Andererseits legt er Wert darauf, das Interesse der Menschen an den Bienen zu fördern. So
eignen sich inzwischen – wie Andrée Hamm schildert – immer mehr Studentinnen und
Studenten, auch aus dem Ausland, nicht nur theoretisches Wissen an. In der angegliederten
Forschungsimkerei lernen sie auch das praktische Handwerk:

„Sehr viele ausländische Studentinnen und Studenten haben an diesen Bienenkursen – will
ich mal vereinfachend sagen – teilgenommen und dieses Wissen mit in ihre Heimatländer,
nach Afrika, nach Südamerika und sonst wo auf der Welt, genommen. Das heißt, die Bienen
leisten einen wichtigen Beitrag dafür, dass wir täglich was auf ‘m Teller haben.“

Überall auf der Welt spielen Bienen als Bestäuber eine große Rolle. Sie sorgen dafür, so
Andrée Hamm, dass wir was auf dem Teller haben, was zu essen haben.

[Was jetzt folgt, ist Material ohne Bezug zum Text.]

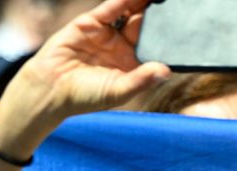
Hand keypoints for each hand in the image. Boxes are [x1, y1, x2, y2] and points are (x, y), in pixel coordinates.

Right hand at [5, 0, 170, 123]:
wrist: (50, 89)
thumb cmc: (85, 97)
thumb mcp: (118, 91)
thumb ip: (142, 79)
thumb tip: (166, 71)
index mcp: (132, 64)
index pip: (155, 45)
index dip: (169, 36)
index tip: (186, 26)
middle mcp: (121, 46)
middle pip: (145, 25)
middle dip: (159, 14)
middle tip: (178, 4)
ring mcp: (106, 34)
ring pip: (130, 13)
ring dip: (143, 3)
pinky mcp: (90, 23)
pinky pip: (110, 9)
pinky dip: (123, 1)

Allerdings
verwaltet sich ein Bienenvolk nicht von selbst – und die Imkerei ist ein Handwerk, das
gelernt sein will.

Autorinnen: Julia Vergin, Beatrice Warken


Redaktion: Ingo Pickel

Arbeitsauftrag
Ihr wollt euren eigenen Honig herstellen. Informiert euch zunächst grundsätzlich, was ihr
dafür braucht: ob zum Beispiel in eurem Land Regularien gelten und einzuhalten sind, ob es
Fachleute gibt, mit denen ihr Gespräche führen könnt. Verteilt dann die notwendigen
Aufgaben innerhalb eurer Lerngruppe. Jede Kleingruppe erstellt einen Bericht über die
Ergebnisse in ihrem Aufgabenbereich.